# Chinese Remainder Theorem 3

• Mar 26th 2007, 08:05 PM
jmc1979
Chinese Remainder Theorem 3
Problem:

Ancien Indian Problem: If eggs are removed form a basket 2, 3, 4, 5, and 6 at a time, there remain, respectively, 1, 2, 3, 4, and 5 eggs. But if eggs are removed 7 at a time, no eggs remain. What is the least number of eggs that could have been in the basket?
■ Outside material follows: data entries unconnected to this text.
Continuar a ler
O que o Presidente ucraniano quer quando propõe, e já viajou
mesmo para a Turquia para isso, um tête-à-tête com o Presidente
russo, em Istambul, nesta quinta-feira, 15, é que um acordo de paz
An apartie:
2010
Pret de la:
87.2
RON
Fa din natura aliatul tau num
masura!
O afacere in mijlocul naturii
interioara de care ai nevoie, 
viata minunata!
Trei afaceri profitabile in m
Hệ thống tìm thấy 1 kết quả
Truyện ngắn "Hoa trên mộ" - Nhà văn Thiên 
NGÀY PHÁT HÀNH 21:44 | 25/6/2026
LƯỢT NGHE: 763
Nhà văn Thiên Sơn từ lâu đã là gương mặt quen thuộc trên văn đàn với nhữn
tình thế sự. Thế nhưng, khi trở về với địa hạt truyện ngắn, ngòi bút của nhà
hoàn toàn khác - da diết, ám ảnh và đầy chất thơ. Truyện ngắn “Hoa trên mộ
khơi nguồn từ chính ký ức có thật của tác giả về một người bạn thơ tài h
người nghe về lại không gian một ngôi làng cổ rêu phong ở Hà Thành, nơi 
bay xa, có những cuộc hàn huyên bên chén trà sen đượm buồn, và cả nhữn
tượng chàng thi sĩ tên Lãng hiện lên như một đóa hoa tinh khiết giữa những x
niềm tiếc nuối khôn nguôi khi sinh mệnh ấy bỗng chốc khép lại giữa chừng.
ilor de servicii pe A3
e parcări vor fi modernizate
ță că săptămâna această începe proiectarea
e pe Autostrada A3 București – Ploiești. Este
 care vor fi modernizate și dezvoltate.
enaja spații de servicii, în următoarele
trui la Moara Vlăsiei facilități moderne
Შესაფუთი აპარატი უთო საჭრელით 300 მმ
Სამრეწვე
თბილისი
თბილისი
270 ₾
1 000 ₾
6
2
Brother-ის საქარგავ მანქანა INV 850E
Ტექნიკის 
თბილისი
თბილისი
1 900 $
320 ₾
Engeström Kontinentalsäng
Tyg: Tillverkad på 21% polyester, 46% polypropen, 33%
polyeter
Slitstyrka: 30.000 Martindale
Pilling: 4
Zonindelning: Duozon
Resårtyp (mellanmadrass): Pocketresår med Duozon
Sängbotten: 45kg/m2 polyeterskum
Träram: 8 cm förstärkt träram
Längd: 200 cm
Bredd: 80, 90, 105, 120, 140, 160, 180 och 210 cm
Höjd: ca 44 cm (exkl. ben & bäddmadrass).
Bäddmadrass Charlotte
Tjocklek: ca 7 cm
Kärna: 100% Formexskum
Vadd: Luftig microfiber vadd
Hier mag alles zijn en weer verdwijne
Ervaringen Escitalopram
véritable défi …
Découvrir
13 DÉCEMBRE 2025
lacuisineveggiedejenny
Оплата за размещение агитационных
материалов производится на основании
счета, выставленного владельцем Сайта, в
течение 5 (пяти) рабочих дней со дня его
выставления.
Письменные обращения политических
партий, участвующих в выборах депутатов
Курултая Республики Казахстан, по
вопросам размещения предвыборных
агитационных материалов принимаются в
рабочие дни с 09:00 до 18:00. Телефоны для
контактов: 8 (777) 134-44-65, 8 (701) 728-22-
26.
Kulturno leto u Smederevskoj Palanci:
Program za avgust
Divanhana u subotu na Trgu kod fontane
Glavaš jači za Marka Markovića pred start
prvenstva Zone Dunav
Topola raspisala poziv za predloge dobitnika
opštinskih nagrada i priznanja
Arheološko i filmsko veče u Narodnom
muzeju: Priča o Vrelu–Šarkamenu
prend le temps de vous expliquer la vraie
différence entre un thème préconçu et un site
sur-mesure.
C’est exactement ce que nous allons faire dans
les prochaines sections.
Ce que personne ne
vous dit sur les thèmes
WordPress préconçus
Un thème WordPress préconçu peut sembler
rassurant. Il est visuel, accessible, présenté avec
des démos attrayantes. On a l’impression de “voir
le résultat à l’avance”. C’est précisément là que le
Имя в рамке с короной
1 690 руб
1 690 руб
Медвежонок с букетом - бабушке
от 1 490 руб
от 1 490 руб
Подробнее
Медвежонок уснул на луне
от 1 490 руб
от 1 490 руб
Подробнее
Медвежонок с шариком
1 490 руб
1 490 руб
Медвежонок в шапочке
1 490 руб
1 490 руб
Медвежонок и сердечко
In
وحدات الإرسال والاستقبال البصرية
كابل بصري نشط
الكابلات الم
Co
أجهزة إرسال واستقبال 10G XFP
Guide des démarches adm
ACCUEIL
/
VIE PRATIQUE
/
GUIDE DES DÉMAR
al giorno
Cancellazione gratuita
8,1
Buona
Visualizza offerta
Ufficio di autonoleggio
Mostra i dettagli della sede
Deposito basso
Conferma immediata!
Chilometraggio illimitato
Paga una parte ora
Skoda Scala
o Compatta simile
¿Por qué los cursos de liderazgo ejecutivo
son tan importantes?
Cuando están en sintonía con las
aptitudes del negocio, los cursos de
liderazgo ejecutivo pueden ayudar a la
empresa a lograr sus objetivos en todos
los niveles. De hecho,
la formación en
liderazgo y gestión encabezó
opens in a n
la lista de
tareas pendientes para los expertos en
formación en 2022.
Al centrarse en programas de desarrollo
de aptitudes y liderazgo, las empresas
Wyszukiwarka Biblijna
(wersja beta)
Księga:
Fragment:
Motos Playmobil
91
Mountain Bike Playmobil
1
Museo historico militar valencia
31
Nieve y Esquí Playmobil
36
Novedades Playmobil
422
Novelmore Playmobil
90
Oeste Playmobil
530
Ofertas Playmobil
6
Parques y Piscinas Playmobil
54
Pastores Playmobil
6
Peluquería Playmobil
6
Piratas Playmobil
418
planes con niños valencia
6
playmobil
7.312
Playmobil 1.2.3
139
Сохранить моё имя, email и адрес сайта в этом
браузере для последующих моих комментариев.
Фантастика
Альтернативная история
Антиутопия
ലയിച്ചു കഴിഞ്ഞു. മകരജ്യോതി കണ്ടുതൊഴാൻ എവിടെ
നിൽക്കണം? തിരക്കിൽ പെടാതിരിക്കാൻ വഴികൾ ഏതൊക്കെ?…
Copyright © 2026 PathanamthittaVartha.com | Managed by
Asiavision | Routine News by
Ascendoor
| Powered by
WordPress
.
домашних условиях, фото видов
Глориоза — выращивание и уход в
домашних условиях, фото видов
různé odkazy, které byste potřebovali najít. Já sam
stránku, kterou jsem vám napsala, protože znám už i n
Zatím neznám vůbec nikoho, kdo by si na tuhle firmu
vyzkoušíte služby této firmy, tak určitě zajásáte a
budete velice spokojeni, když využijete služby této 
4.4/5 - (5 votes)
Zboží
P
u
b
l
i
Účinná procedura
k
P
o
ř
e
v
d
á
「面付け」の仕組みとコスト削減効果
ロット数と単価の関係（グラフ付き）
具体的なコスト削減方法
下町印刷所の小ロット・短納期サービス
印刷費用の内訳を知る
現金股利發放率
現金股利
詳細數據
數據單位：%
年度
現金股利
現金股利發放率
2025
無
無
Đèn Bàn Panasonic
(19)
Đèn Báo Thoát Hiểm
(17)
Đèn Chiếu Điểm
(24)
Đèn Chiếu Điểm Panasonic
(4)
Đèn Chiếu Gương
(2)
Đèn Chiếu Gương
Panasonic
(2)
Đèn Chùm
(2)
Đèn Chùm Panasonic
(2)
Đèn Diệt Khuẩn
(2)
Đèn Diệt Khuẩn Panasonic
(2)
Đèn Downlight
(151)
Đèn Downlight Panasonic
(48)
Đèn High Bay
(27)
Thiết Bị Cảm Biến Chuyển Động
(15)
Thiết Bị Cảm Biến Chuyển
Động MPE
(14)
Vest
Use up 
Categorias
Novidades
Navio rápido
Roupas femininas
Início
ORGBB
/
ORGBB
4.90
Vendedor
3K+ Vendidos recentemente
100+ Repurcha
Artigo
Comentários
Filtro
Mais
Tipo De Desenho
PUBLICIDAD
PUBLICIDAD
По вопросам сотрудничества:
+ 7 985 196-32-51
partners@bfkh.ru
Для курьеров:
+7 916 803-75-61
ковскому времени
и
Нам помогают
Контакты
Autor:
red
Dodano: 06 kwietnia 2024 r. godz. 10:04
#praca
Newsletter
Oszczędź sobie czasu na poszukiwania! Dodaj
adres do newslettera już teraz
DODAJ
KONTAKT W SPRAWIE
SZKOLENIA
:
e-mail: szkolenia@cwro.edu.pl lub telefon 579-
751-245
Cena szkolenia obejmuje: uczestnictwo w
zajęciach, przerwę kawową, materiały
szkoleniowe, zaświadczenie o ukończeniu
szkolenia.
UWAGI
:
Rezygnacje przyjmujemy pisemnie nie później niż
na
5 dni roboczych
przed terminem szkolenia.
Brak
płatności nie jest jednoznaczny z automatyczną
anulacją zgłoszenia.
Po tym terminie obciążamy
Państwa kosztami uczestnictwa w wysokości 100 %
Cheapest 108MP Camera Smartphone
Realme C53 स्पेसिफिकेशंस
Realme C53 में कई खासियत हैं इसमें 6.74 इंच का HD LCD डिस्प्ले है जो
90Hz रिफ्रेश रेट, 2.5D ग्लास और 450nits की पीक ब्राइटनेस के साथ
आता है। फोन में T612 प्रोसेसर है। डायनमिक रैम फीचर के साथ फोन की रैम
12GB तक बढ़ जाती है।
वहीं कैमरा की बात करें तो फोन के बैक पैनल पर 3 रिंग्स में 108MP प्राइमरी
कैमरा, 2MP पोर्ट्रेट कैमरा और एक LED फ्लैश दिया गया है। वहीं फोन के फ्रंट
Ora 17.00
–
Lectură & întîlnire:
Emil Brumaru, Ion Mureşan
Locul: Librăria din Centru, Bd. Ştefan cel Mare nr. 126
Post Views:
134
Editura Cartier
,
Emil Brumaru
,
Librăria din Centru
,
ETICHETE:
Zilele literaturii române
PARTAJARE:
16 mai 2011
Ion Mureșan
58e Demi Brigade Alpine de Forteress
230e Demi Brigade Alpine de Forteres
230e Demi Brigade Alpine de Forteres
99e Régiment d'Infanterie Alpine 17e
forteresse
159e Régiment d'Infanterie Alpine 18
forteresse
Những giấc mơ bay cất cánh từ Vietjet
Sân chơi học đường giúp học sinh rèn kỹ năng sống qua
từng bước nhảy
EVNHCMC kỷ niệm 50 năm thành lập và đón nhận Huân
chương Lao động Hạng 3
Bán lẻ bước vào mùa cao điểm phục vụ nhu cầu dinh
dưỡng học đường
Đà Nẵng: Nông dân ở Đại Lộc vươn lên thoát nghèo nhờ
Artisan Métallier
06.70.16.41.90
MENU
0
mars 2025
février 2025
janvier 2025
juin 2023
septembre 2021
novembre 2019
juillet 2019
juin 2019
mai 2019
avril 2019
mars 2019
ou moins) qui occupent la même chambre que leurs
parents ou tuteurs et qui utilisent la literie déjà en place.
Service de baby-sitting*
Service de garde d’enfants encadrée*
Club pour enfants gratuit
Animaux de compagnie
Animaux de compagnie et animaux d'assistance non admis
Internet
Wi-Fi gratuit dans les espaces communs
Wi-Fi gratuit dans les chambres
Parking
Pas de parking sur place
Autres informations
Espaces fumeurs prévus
So far this is what I believe this exercise implies but I am not sure:

x ≡ 1 (mod 2)
x ≡ 1 (mod 3)
x ≡ 1 (mod 4)
x ≡ 1 (mod 5)
x ≡ 1 (mod 6)
x ≡ 0 (mod 7)

Can anyone help? Thank you!

• Mar 27th 2007, 10:35 AM
ThePerfectHacker
Quote:

Originally Posted by jmc1979

x ≡ 1 (mod 2)
x ≡ 1 (mod 3)
x ≡ 1 (mod 4)
x ≡ 1 (mod 5)
x ≡ 1 (mod 6)
x ≡ 0 (mod 7)

x=1(mod 2)
x=1(mod 3)
x=1(mod 4) implies x=1(mod 2) (you can drop this one).
x=1(mod 5)
x=1(mod 6) implies x=1(mod 2 and 3) (you can drop this one).
x=0(mod 7)

Thus, you get,
x=1(mod 3)
x=1(mod 4)
x=1(mod 5)
x=0(mod 7)

Solve that.

(I deleted you other question on Chinese Remainder Theorem, because it seems to me you just want the answer. You want me to help you, you show the work you done so far. Because otherwise that makes me angry. You insult my intellegence! :mad: )
• Mar 27th 2007, 11:27 AM
jmc1979
Thank you!
ThePerfectHacker thank you for you help. I wrote the complete problem, that did not meant that I wanted you to solve the exercise for me. I just wanted to know that I was on the right path. Sorry if this insulted your intelligence since this was not the intention. Thank you again!